Contrary to non-homogenous initial thermal conditions, a thermal pulse impacts homogenous thermal initial conditions similarly. That means synchronizing the fiber's chemical energy production simultaneously and among thermally stimulated compartments. This thermal synchronization has been recognized as a valuable tool, for example, to pace embryonic hearts [7].
4. Conclusion
The thermal excitability of muscle tissue is essential for monitoring the thermoregulatory function and highlighting the thermosensitive function throughout the body. Under fatigue conditions, where there is an ATP deficit, restoring ATP levels could be a good coupling between a biochemical reaction, i.e., glycolysis, and a thermal gradient. Glycolytic oscillations have been reported under stressing energetic conditions, and thermal gradients can be induced externally.

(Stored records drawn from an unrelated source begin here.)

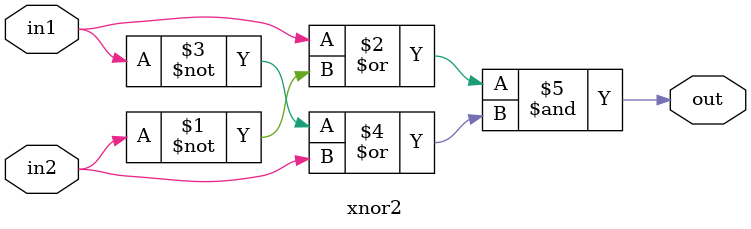
<source format=v>
`timescale 1ns / 1ps


module xnor2(
    input in1,
    input in2,
    output out
    );
    
    assign out = (in1|(~in2)) & ((~in1)|in2);
  
endmodule

</source>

The 1-D ideal fiber governed by Sal’nikov's modified model shows a chemical-thermokinetic coupling. Their response to different scenarios can be studied by varying three parameters (see Table 2): The slope of the initial thermal gradient (comparable to the internal angle developed naturally in a muscle fiber as a result of intense mechanical work); thermal Pulse applying time (external thermal stimulation to the thread); and pulse amplitude. Numerical simulations deliver a collection of 2D plots by combining these parameters. To understand the information quantitatively, we introduce a configuration entropy analysis where a 2D plot is associated with a single H* number, between 0 and 1. 0 means a homogeneous image (no black pixels, no thermal oscillations) and a highly heterogeneous image (black pixels due to thermal oscillations). The initial thermal conditions following a linear profile along the fiber lead to thermal and chemical oscillations (according to the natural coupling implicit in the Sal'nikov modified model for each compartment). Moreover, applying a thermal pulse could develop further chemical changes in the Z species associated with ATP, which could be a workaround to sustain muscle energetics in stressful conditions during short periods.